The U.K. Financial Services Authority on Friday laid out plans to determine LIBOR by cutting the number of rates published, expanding the pool of participating banks and imposing tougher oversight, including criminal penalties for financial misconduct.
According to “The Wheatley Review of LIBOR,” or the London interbank offered rate, the number of reference rates should be reduced to about 20 from the current 150 over time, partly because of inadequate trading data on certain currencies and maturities. Furthermore, reporting institutions should base their estimates on either actual transactions or borrowings in other instruments if actual data isn't available. Currently, authorities do not require that estimates be based on actual transactions when possible.
“Governance of LIBOR has completely failed,” Martin Wheatley, managing director for the FSA, said in a speech Friday about the report.
Furthermore, the number of banks that submit rate estimates would increase, and the regulating authorities should have the power to require banks to participate if needed.

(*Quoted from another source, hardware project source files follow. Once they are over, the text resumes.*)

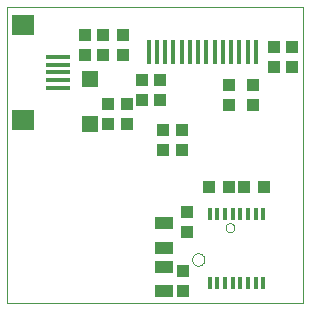
<source format=gbp>
G75*
G70*
%OFA0B0*%
%FSLAX24Y24*%
%IPPOS*%
%LPD*%
%AMOC8*
5,1,8,0,0,1.08239X$1,22.5*
%
%ADD10C,0.0000*%
%ADD11R,0.0138X0.0787*%
%ADD12R,0.0787X0.0157*%
%ADD13R,0.0748X0.0709*%
%ADD14R,0.0551X0.0551*%
%ADD15R,0.0591X0.0433*%
%ADD16R,0.0394X0.0420*%
%ADD17R,0.0420X0.0394*%
%ADD18R,0.0120X0.0390*%
D10*
X000841Y000938D02*
X000841Y010780D01*
X010684Y010780D01*
X010684Y000938D01*
X000841Y000938D01*
X006995Y002377D02*
X006997Y002405D01*
X007003Y002433D01*
X007012Y002459D01*
X007025Y002485D01*
X007041Y002508D01*
X007061Y002528D01*
X007083Y002546D01*
X007107Y002561D01*
X007133Y002572D01*
X007160Y002580D01*
X007188Y002584D01*
X007216Y002584D01*
X007244Y002580D01*
X007271Y002572D01*
X007297Y002561D01*
X007321Y002546D01*
X007343Y002528D01*
X007363Y002508D01*
X007379Y002485D01*
X007392Y002459D01*
X007401Y002433D01*
X007407Y002405D01*
X007409Y002377D01*
X007407Y002349D01*
X007401Y002321D01*
X007392Y002295D01*
X007379Y002269D01*
X007363Y002246D01*
X007343Y002226D01*
X007321Y002208D01*
X007297Y002193D01*
X007271Y002182D01*
X007244Y002174D01*
X007216Y002170D01*
X007188Y002170D01*
X007160Y002174D01*
X007133Y002182D01*
X007107Y002193D01*
X007083Y002208D01*
X007061Y002226D01*
X007041Y002246D01*
X007025Y002269D01*
X007012Y002295D01*
X007003Y002321D01*
X006997Y002349D01*
X006995Y002377D01*
X008112Y003435D02*
X008114Y003459D01*
X008120Y003482D01*
X008129Y003504D01*
X008142Y003524D01*
X008157Y003542D01*
X008176Y003557D01*
X008197Y003569D01*
X008219Y003577D01*
X008242Y003582D01*
X008266Y003583D01*
X008290Y003580D01*
X008312Y003573D01*
X008334Y003563D01*
X008354Y003550D01*
X008371Y003533D01*
X008385Y003514D01*
X008396Y003493D01*
X008404Y003470D01*
X008408Y003447D01*
X008408Y003423D01*
X008404Y003400D01*
X008396Y003377D01*
X008385Y003356D01*
X008371Y003337D01*
X008354Y003320D01*
X008334Y003307D01*
X008312Y003297D01*
X008290Y003290D01*
X008266Y003287D01*
X008242Y003288D01*
X008219Y003293D01*
X008197Y003301D01*
X008176Y003313D01*
X008157Y003328D01*
X008142Y003346D01*
X008129Y003366D01*
X008120Y003388D01*
X008114Y003411D01*
X008112Y003435D01*
D11*
X008026Y009284D03*
X007751Y009284D03*
X007475Y009284D03*
X007200Y009284D03*
X006924Y009284D03*
X006648Y009284D03*
X006373Y009284D03*
X006097Y009284D03*
X005822Y009284D03*
X005546Y009284D03*
X008302Y009284D03*
X008578Y009284D03*
X008853Y009284D03*
X009129Y009284D03*
D12*
X002534Y009127D03*
X002534Y008871D03*
X002534Y008615D03*
X002534Y008359D03*
X002534Y008103D03*
D13*
X001373Y007040D03*
X001373Y010190D03*
D14*
X003597Y008379D03*
X003597Y006883D03*
D15*
X006078Y003595D03*
X006078Y002769D03*
X006078Y002139D03*
X006078Y001312D03*
D16*
X006707Y001312D03*
X006707Y001981D03*
X006826Y003280D03*
X006826Y003950D03*
X006668Y006036D03*
X006038Y006036D03*
X006038Y006706D03*
X006668Y006706D03*
X005920Y007690D03*
X005330Y007690D03*
X004818Y007572D03*
X004818Y006902D03*
X004188Y006902D03*
X004188Y007572D03*
X005330Y008359D03*
X005920Y008359D03*
X004700Y009186D03*
X004700Y009855D03*
X004030Y009855D03*
X003440Y009855D03*
X003440Y009186D03*
X004030Y009186D03*
X008243Y008202D03*
X008243Y007532D03*
X009030Y007532D03*
X009030Y008202D03*
X009739Y008792D03*
X010330Y008792D03*
X010330Y009461D03*
X009739Y009461D03*
D17*
X009404Y004796D03*
X008735Y004796D03*
X008223Y004796D03*
X007554Y004796D03*
D18*
X007583Y003898D03*
X007839Y003898D03*
X008095Y003898D03*
X008351Y003898D03*
X008607Y003898D03*
X008863Y003898D03*
X009119Y003898D03*
X009375Y003898D03*
X009375Y001600D03*
X009119Y001600D03*
X008863Y001600D03*
X008607Y001600D03*
X008351Y001600D03*
X008095Y001600D03*
X007839Y001600D03*
X007583Y001600D03*
M02*

</source>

Also proposed as part of the revamp, the British Bankers' Association would be replaced by a new administrative organization. The BBA has been under heavy scrutiny particularly when it surfaced in June that Barclays agreed to pay $451 million in fines for attempting to manipulate LIBOR.
Lady Sarah Hogg, chairwoman of the government's Financial Reporting Council, will lead the process to find a replacement administrator for LIBOR.